Dünyayı bu hale bence zaten sevgi getirdi. Her başkan, erki elinde tutan her yönetici ülkesini ve halkını sever, onların en iyiye layık olduğunu düşünür ve bunu sağlayabilmek için her fırsatı kullanır veya fırsatlar yaratır. ‘. Dünya Savaşı’nı Hitler açısından değerlendirin bakalım ne olur? Hele İsrail’in yıllardır masum insanları acımasıca katlettiğini göz önüne alırsanız, Hitler’e hak vermezmisiniz? Peki Fransa ve Büyük Britanya’nın Afrika’yı, Hindistan’ı paylaşışı? Kim İngiliz yada Fransız kolonicilerinin ülkelerini sevmediğini, halkının iyiliğini düşünmediğini söyleyebilir? Kamikaze, Samuray felsefeleri Japon insanının uğrunda öleceği ülke sevgisi uzantıları değilmi? “Vatan Sağolsun” sözü özünde en yüce vatan sevgisini taşımazmı? Tüm yatırımlar hep o ülke çok sevildiği için yapılmazmı?

Peki nedir eksik olan?

Bana sorarsanız karşıtlık yani zıtlık yani karşı tarafa geçip olaya bir de o pencereden bakma eksiği.

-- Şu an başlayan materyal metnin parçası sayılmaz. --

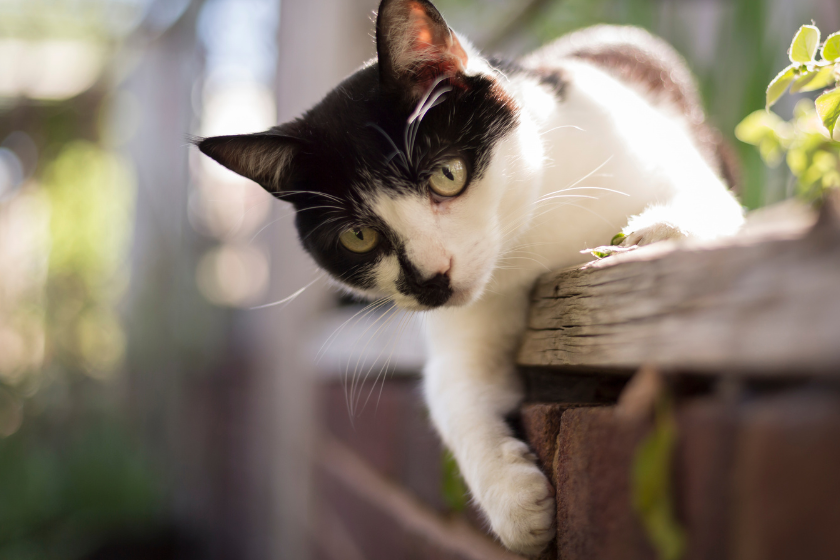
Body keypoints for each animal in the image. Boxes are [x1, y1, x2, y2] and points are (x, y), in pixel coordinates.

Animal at [195, 0, 740, 552]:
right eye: (357, 237)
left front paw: (657, 230)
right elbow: (454, 390)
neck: (530, 234)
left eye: (447, 175)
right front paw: (517, 505)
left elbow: (706, 199)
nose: (429, 279)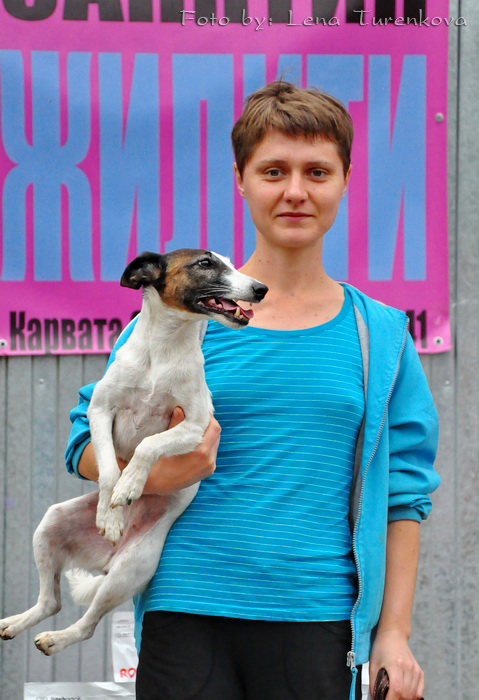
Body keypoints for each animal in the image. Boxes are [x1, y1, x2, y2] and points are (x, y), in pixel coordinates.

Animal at [0, 249, 267, 655]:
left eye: (233, 264)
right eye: (205, 264)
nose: (261, 288)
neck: (163, 349)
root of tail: (108, 558)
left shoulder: (197, 426)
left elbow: (146, 445)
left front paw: (130, 487)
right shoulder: (99, 411)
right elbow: (111, 469)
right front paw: (110, 514)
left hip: (130, 570)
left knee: (84, 624)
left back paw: (57, 639)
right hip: (50, 524)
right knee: (50, 601)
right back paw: (16, 623)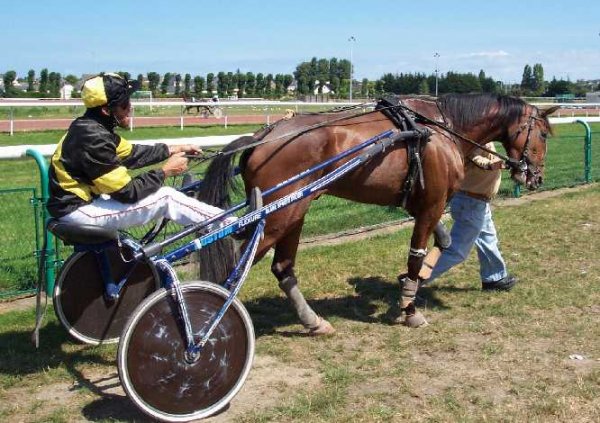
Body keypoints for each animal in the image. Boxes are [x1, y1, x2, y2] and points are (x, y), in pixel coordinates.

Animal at [197, 94, 556, 336]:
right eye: (542, 134)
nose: (537, 177)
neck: (441, 129)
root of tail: (263, 136)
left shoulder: (422, 204)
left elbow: (443, 241)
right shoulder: (430, 205)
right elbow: (416, 256)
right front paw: (409, 309)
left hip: (294, 213)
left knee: (283, 269)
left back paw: (313, 322)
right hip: (277, 218)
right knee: (234, 271)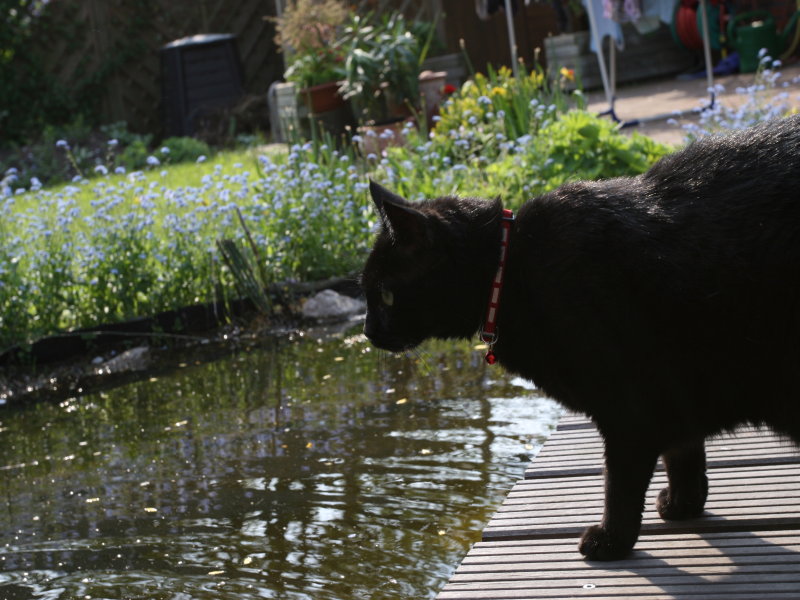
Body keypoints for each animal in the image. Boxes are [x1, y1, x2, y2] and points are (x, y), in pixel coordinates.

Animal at [360, 113, 800, 564]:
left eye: (386, 295)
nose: (367, 330)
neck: (510, 269)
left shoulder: (630, 407)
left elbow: (619, 485)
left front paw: (611, 540)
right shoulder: (675, 394)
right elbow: (683, 452)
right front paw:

Sevginin paylaşıldıkça çoğalan tek şey olduğunu savunanlar, nefretin de aynı güce sahip olduğunu anlasalar, sevgiyi, nefretin yerini alması gereken bir eğitim-deneyim süreci olarak görmeseler daha iyi olmazmı? O zaman sırf sevdiğini iddia ettiği için can alan manyaklar kendilerini bu kadar haklı görebilirlermi? Sanmıyorum.

Altyapısız sevginin en önemli zararı sahip olduğu sevgi “uğruna” herşeyi göze alan, alabilen insanlar. Sevgiyi tek başına, en üste, koşulsuz, karşıtlıksız yerleştirdiğinizde, uğruna ölünecek bir “değer” haline geliyor. Oysaki en üstte, en kutsal olan insanın kendisidir. Herşeyi ile, “iyisi-kötüsü, doğrusu-yanlışı, güzeli-çirkini, insandır sonuçta varacağın en son nokta” denmişti bir şarkıda, ne güzel . . .

Dünyayı kurtarmak ise bambaşka bir ikilem. Dünyayı kurtarmaktansa mahvetmekten vazgeçsek, zaten o mükemmel doğa kendini son derece hızlı bir biçimde iyileştirmezmi? Asit üretmesek, ağaçları, ormanları kesmesek, insanımızı doğa bilinci ile yetiştirsek, egomuzu eğitip esiri olmasak, dünya zaten kısa sürede ayakları üzerine kalkmazmı? Tüm bunları yapmak için tek ihtiyacımız olan “sevgi” mi? Yoksa bilgi-birikim ve bilince daha mı çok ihitiyacımız var?

Kendimi daha çok sevmek için, kendimi daha çok tanımaya ihityacım var; ama herşeyimle.

“Kendimi seviyorum” diyebilmek için, sanırım “ kendimi tanıyorum ve kabul ediyorum” demek daha elzem.